Keeping Perennials Warm in Winter
Frost is killer to chrysanthemums, and overwintering them can be a challenge. It is actually a good idea to winter them indoors and maintain the soil and temperature they like best. Other ways to protect your mums in the garden include adding extra mulch or organic matter for the duration of the season to prevent frost. It actually takes a lot of sustained cold to cause the ground to freeze, so more southerly climates can have a lot of success with this method, while northerly climates will find overwintering a bit more difficult without an indoor option.
Bouquets and Decorations
Chrysanthemums can make beautiful bouquets, adorning vases and arrangements with ease if cared for properly. Cutting the stems on a slant every few days can help the flowers stay looking fresh for up to three weeks, especially if you pull off the leaves. Pair them with dahlias, daisies, and sprays of berries or leaves for some gorgeous fall arrangements. With so many colors and classes of chrysanthemums to choose from, you can even pair them with each other!

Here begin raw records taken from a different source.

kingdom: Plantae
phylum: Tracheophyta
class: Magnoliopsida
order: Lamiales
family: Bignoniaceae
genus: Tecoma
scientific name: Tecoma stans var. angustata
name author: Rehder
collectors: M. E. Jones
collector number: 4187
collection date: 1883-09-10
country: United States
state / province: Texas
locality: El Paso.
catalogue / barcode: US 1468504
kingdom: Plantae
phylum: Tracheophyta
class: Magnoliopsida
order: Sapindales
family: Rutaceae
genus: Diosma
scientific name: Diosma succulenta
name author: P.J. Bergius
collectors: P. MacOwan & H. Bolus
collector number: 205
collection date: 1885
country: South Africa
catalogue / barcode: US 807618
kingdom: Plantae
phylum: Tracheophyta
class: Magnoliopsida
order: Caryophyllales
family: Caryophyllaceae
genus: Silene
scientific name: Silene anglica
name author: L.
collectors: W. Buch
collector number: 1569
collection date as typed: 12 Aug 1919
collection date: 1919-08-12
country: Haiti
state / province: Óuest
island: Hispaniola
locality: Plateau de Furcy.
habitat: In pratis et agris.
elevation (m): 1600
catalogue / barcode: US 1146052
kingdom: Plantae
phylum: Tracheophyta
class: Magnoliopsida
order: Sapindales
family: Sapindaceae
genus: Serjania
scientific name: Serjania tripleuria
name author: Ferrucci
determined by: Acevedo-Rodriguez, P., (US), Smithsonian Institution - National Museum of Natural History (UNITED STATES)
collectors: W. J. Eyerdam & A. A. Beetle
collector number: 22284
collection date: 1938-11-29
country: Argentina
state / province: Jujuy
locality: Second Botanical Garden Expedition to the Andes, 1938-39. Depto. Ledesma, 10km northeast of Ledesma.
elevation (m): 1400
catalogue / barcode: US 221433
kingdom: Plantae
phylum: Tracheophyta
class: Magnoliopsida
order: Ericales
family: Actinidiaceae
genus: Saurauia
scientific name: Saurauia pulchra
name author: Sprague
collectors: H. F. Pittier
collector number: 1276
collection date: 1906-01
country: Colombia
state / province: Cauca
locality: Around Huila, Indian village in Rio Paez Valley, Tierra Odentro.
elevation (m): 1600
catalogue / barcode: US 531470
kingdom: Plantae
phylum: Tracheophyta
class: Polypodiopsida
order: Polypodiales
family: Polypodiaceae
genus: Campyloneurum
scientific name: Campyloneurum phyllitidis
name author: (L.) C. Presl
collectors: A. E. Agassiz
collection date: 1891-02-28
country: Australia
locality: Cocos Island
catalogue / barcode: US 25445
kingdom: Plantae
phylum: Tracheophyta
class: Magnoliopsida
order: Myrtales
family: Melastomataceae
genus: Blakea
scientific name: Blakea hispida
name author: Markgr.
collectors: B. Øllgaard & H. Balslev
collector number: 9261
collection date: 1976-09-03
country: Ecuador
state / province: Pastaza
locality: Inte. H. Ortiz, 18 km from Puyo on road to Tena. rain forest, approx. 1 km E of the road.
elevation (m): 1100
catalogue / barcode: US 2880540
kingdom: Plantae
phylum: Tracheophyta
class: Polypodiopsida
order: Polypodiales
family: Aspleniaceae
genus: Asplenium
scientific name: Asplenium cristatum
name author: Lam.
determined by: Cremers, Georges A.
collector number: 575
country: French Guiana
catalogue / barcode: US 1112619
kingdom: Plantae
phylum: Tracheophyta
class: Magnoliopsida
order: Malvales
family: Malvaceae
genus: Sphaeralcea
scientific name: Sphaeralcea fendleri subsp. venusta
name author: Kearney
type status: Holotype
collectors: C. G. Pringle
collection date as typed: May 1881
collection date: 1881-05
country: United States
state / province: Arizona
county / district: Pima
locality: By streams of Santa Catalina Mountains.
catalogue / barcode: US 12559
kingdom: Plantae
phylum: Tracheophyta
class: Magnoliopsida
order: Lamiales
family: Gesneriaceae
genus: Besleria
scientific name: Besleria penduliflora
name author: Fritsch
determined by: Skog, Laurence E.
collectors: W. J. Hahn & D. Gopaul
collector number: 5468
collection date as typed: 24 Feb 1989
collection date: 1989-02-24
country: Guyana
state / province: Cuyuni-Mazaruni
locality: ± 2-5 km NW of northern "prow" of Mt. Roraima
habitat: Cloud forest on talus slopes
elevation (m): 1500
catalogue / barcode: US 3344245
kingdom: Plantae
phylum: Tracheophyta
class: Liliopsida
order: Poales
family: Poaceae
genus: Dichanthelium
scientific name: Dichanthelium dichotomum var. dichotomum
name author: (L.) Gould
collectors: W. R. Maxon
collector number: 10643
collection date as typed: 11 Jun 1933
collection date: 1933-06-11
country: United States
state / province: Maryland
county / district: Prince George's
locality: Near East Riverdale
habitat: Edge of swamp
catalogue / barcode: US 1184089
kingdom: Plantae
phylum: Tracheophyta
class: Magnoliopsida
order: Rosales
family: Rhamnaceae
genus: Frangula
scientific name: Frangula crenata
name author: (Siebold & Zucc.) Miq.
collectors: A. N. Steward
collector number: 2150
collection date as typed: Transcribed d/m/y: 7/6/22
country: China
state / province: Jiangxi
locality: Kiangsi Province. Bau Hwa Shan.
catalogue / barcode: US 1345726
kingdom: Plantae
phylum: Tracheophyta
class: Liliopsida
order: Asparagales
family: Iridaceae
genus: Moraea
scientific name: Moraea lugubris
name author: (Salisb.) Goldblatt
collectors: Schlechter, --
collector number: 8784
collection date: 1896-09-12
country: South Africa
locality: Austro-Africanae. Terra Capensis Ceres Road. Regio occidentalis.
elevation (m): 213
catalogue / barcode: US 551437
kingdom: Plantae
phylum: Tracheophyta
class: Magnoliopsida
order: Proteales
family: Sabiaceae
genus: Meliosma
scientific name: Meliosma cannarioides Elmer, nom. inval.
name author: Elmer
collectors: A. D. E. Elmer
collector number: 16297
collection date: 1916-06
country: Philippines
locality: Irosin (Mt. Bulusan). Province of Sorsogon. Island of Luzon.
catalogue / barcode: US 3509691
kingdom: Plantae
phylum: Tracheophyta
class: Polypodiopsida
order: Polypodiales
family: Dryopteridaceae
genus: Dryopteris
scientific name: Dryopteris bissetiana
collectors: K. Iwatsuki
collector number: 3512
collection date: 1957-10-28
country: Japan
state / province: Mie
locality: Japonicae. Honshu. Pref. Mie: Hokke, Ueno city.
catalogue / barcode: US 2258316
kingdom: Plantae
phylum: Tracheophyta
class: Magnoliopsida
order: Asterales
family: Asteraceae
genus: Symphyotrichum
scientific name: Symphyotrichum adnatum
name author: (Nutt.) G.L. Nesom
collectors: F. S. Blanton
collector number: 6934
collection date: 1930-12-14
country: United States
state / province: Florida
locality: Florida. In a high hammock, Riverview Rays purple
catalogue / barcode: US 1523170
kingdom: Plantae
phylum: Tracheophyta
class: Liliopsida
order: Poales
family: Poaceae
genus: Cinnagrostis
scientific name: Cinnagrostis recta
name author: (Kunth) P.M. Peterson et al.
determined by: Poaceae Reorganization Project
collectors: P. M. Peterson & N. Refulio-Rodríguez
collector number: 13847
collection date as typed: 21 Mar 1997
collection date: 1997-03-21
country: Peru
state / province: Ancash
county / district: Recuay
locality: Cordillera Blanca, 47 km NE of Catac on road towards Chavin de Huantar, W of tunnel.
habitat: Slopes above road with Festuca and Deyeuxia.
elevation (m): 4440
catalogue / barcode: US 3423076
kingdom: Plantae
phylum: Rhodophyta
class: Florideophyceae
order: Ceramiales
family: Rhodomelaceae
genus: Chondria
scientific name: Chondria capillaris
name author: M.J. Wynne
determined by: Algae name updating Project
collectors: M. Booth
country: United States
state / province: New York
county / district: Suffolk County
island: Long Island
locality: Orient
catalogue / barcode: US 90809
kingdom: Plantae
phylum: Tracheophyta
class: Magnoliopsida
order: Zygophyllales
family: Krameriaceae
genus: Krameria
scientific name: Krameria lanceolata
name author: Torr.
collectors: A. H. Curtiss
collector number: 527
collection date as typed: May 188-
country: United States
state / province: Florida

Chrysanthemums have been capturing people’s hearts for thousands of years, and with all the beauty they share with the world, it is no wonder. With everything you’ve just learned about these regal blooms, you can try your hand at growing some of your own. They have a reputation for being difficult, but as you’ve just learned, all it takes is a little maintenance to make chrysanthemums a colorful and attractive part of your home and garden!